Michael Andretti pushes to become F1’s 11th team
Roula Khalaf, Editor of the FT, selects her favourite stories in this weekly newsletter.
Michael Andretti is one of the US’s most successful IndyCar team owners, and also involved in Formula E, Imsa, Extreme E and the Australian Supercars Championship. His time spent at racetracks is not just for fun.
So, while Formula One’s A-list celebrities were strutting their stuff for the cameras before the start of this month’s Miami Grand Prix, the former grand prix driver was hard at work.
Amid a push to get Andretti Global on to the F1 entry list for 2024, he was courting Mohammed Bin Sulayem, president of the sport’s governing body, the FIA, to gain support for his plans.
But, no matter how much Andretti wants his F1 move to happen, and for all the support he has from some in the paddock, inclusion is far from assured.
Andretti had hoped to get a place on the F1 grid through a takeover of the Alfa Romeo-branded Sauber team last year. However, at the eleventh hour, with contracts due to be signed, the owners said they wanted to retain some control over the organisation.
The collapse of that deal, and the fact no other team is for sale, has pushed Andretti to try to create an F1 team himself. Two critical elements are already in place. Financing has been lined up, which is believed to include support from Gainbridge, the digital financial products company sponsoring the Andretti IndyCar team. And there is a provisional agreement for a supply of Renault engines.
In the intensely political world of F1, though, Andretti’s actions alone will not determine whether his team can compete: F1’s structure requires him to have the full backing of current teams for an extra grid slot to be made available.
Some team bosses, such as Zak Brown, the McLaren chief executive, hail Andretti’s arrival as a great boost to F1. He talks about it increasing the sport’s sponsorship exposure in the US by more than $100mn a year.
Others, though, are not convinced. The chief concern for the sceptics is that the arrival of a new team will dilute the shared commercial rights income.
More from this report
In 2021, as F1 started to emerge from the effects of the Covid-19 pandemic, the 10 current teams split $1bn of revenue between them. The arrival of a new team would mean sharing the money between 11 teams — so there is an automatic drop in income for the existing teams of just under 10 per cent.

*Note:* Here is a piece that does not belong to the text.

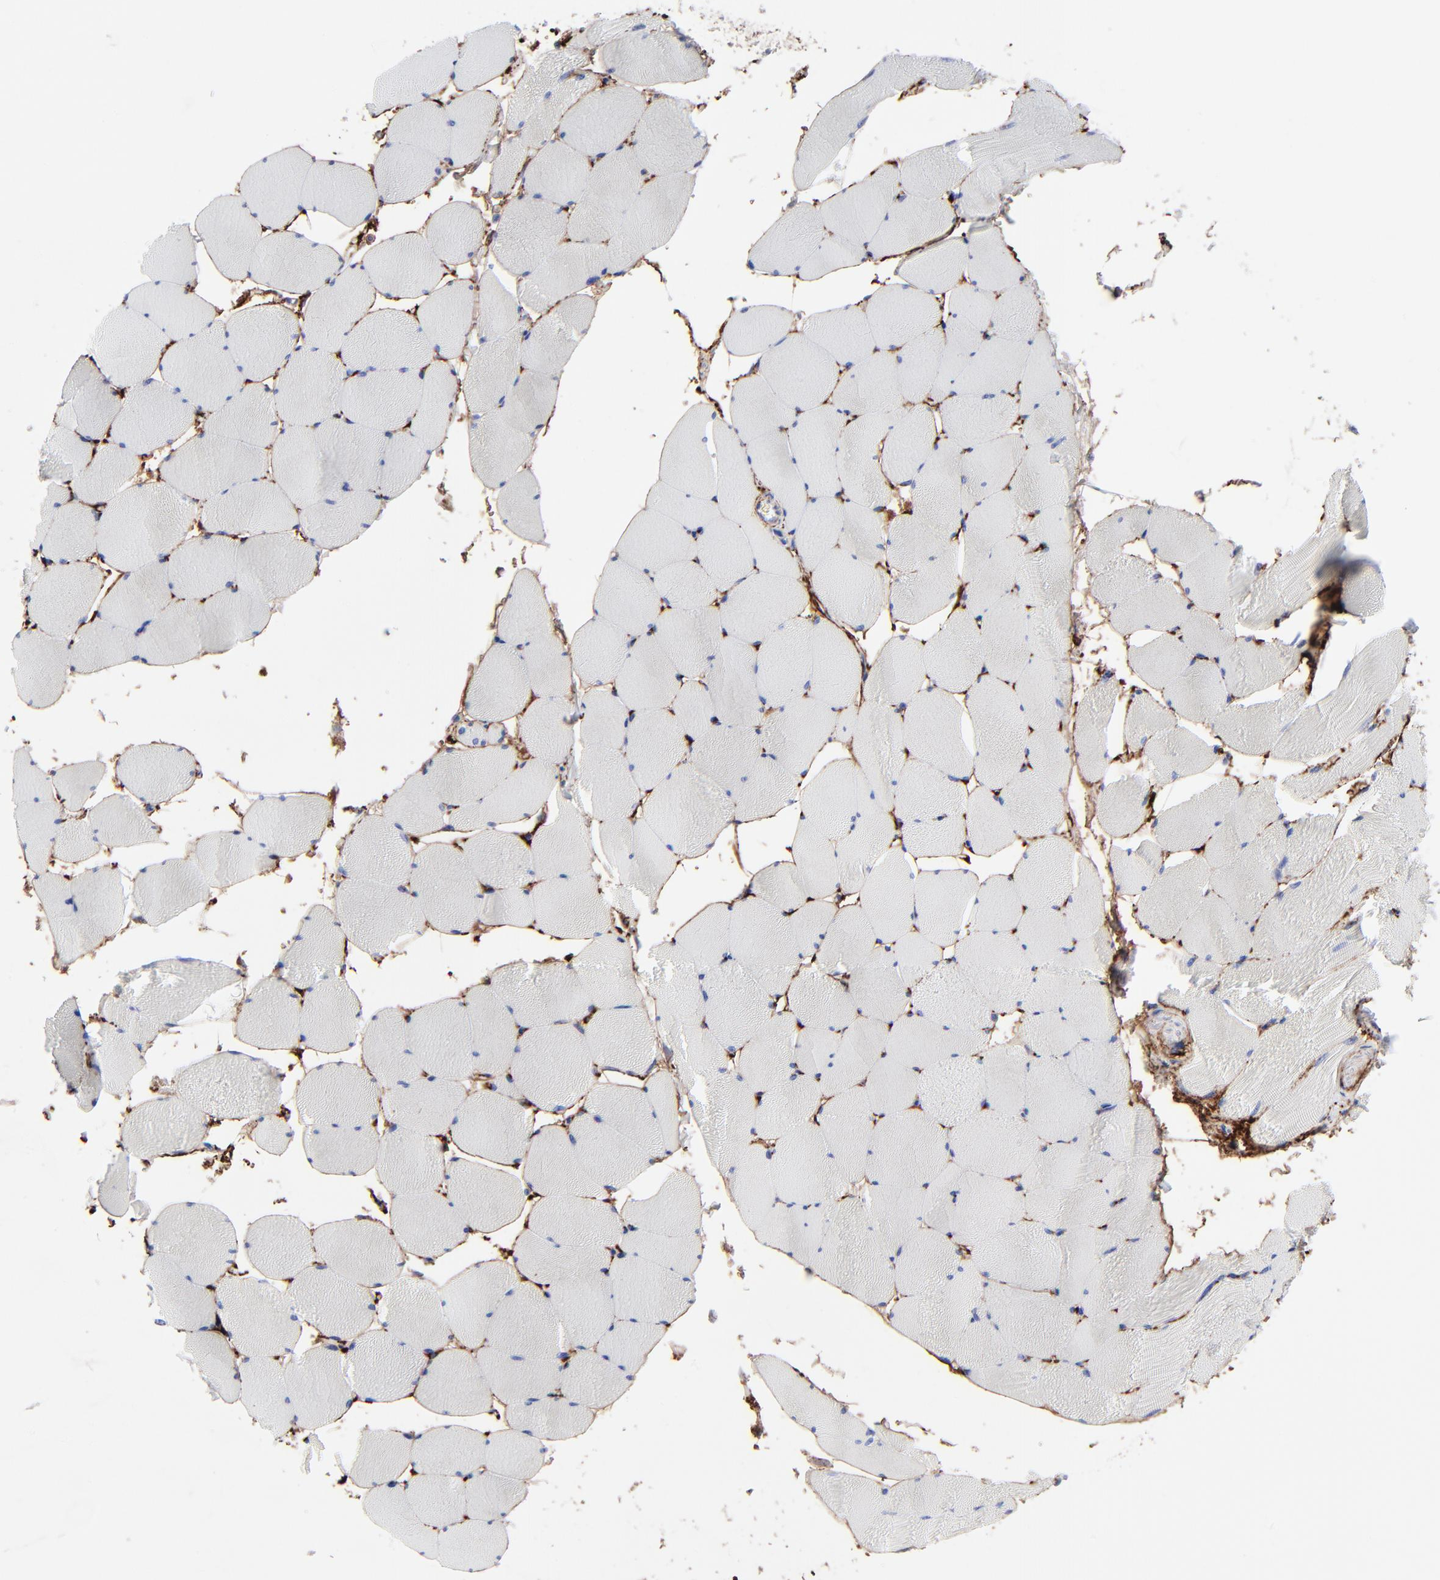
{"staining": {"intensity": "negative", "quantity": "none", "location": "none"}, "tissue": "skeletal muscle", "cell_type": "Myocytes", "image_type": "normal", "snomed": [{"axis": "morphology", "description": "Normal tissue, NOS"}, {"axis": "topography", "description": "Skeletal muscle"}], "caption": "IHC of benign skeletal muscle demonstrates no staining in myocytes.", "gene": "FBLN2", "patient": {"sex": "male", "age": 62}}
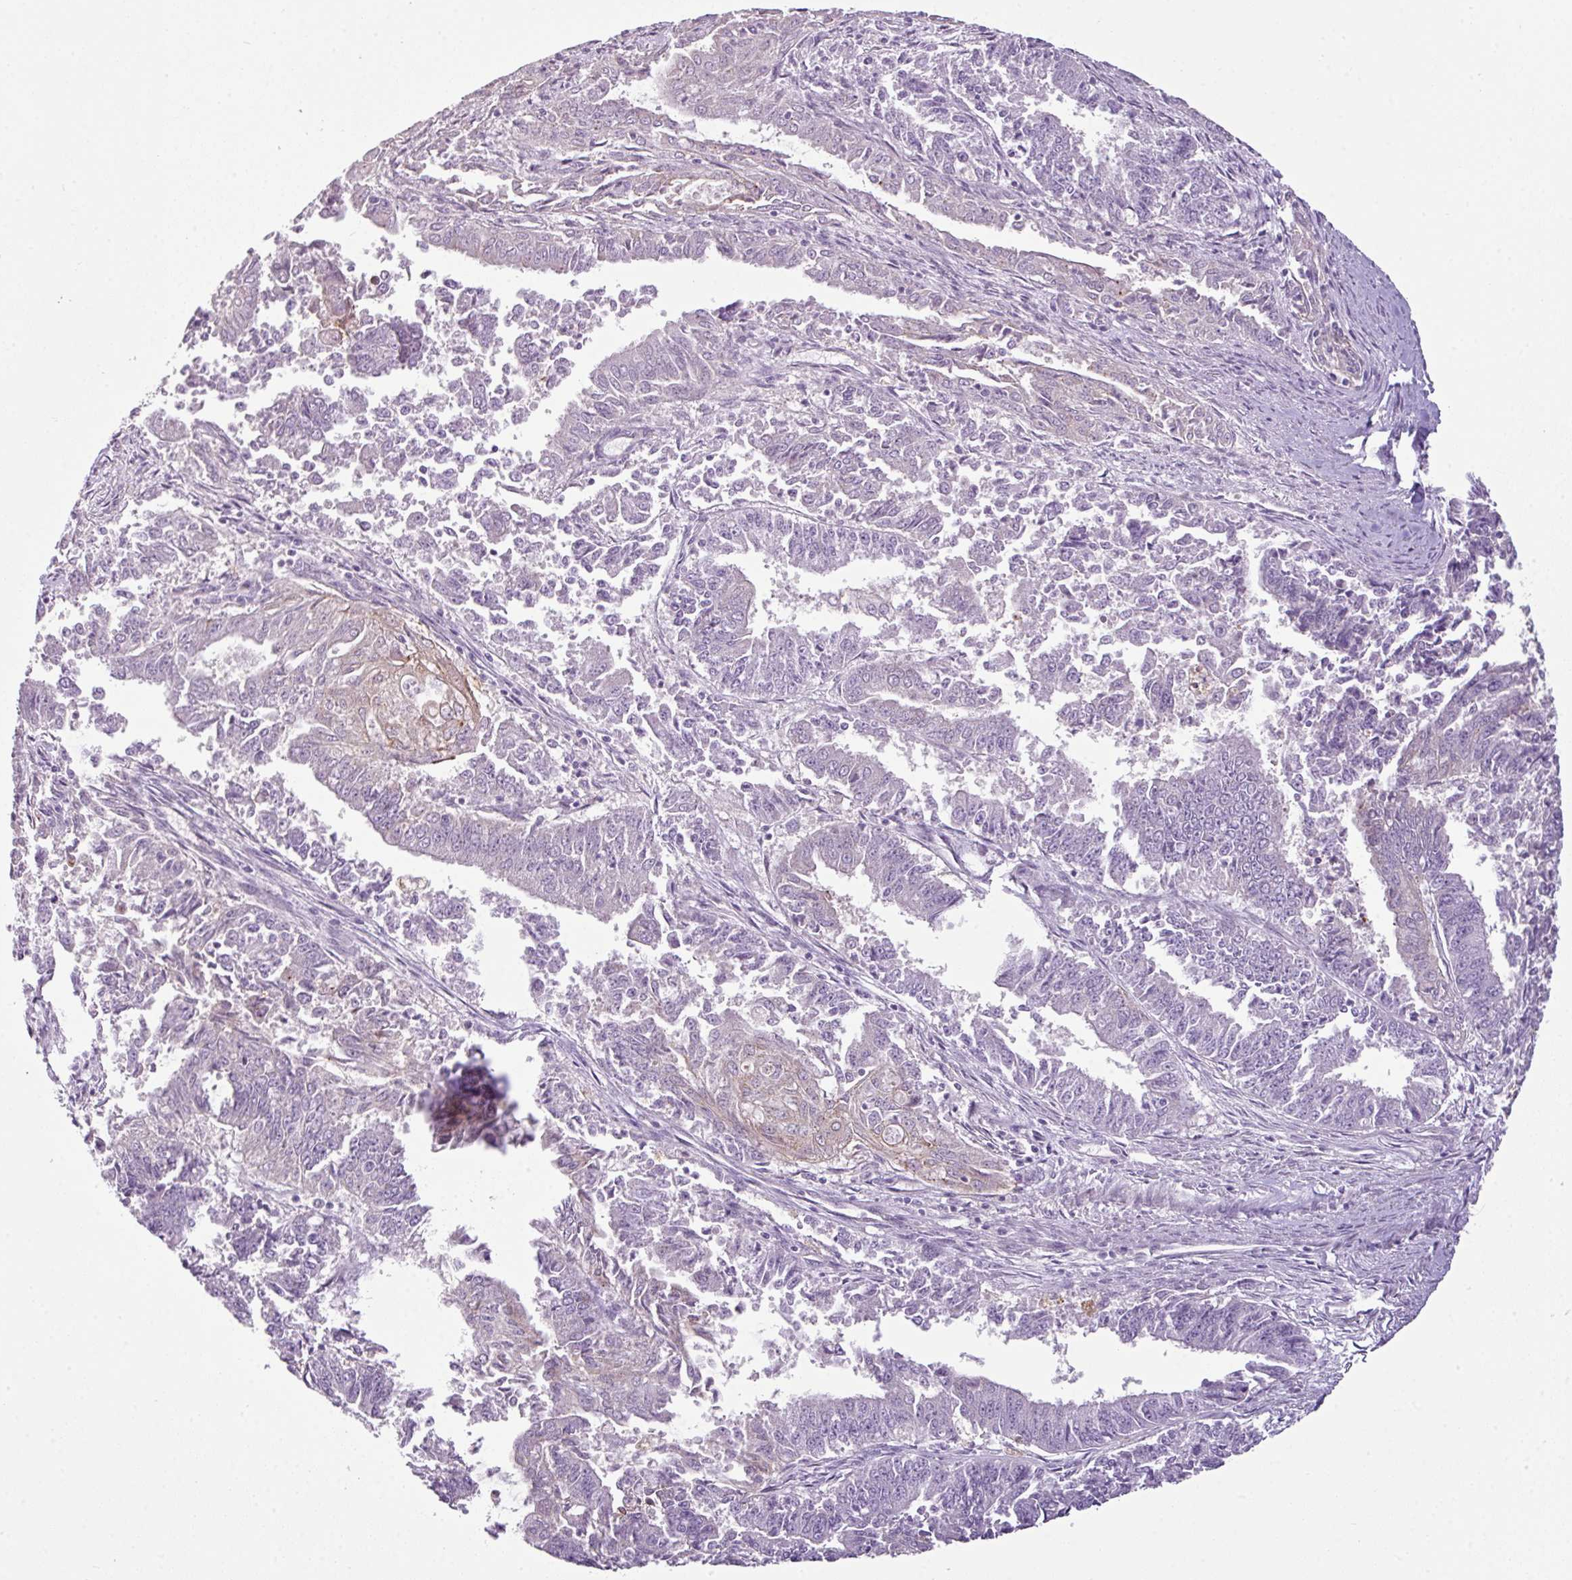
{"staining": {"intensity": "negative", "quantity": "none", "location": "none"}, "tissue": "endometrial cancer", "cell_type": "Tumor cells", "image_type": "cancer", "snomed": [{"axis": "morphology", "description": "Adenocarcinoma, NOS"}, {"axis": "topography", "description": "Endometrium"}], "caption": "Human adenocarcinoma (endometrial) stained for a protein using immunohistochemistry exhibits no positivity in tumor cells.", "gene": "TMEM178B", "patient": {"sex": "female", "age": 73}}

In a bid to head off that scenario, F1 teams, the FIA and the Formula One Management operating company agreed that any new entrant would have to pay $200mn to compensate for any potential loss. This was enshrined in the Concorde Agreement that governs the sport until 2025.
Andretti is willing to pay this. However, what is in effect a one-off payment of $20mn for each current team still appears to fall short of the long-term losses likely to be incurred.
So, in simple terms, until Andretti can prove that his arrival will deliver a greater financial benefit for everyone, he is unlikely to get the support required for an F1 entry to be accepted.
“That may sound a bit dry but the value of Formula One is that it’s a limited amount of franchises,” says Toto Wolff, the Mercedes boss. “And we don’t want to dilute that value by just adding teams.”
To some, the fact that a potential new entrant as big as Andretti Global can become bogged down in a dispute over money is no shock to some. “Ten teams sharing all the money: it’s paradise for them,” says Ian Phillips, a former F1 commercial director. “They don’t want anybody interfering with it.
“Thirty years ago, there were 19 teams. We all survived and actually the business was better. Now, they have got their hands on the money and, because they can vote to keep it for themselves, they do.
“But, for the benefit of the sport as a whole, it is so short sighted. Unfortunately, the sport today is dominated by money. It costs a ridiculous amount of money to put two cars on the grid, and that is totally wrong.”
In Miami, Andretti tried to pull together a document of signatures of all the current team bosses to take to the FIA and Formula One Management. The attempt fell flat.
His best hope now is to lobby Bin Sulayem and Stefano Domenicali, the F1 chief executive. But, while there is talk of progress, he still needs the backing of the teams.
Andretti has approved the construction of a new factory in Indianapolis and has begun hiring F1 staff as he anticipates some form of guidance from the FIA by September.
Everything in Andretti’s direct control is in place but the fate of his project lies in winning over the doubters. “I think there’s millions of people embracing it,” he said. “It’s just not the right people at the moment.”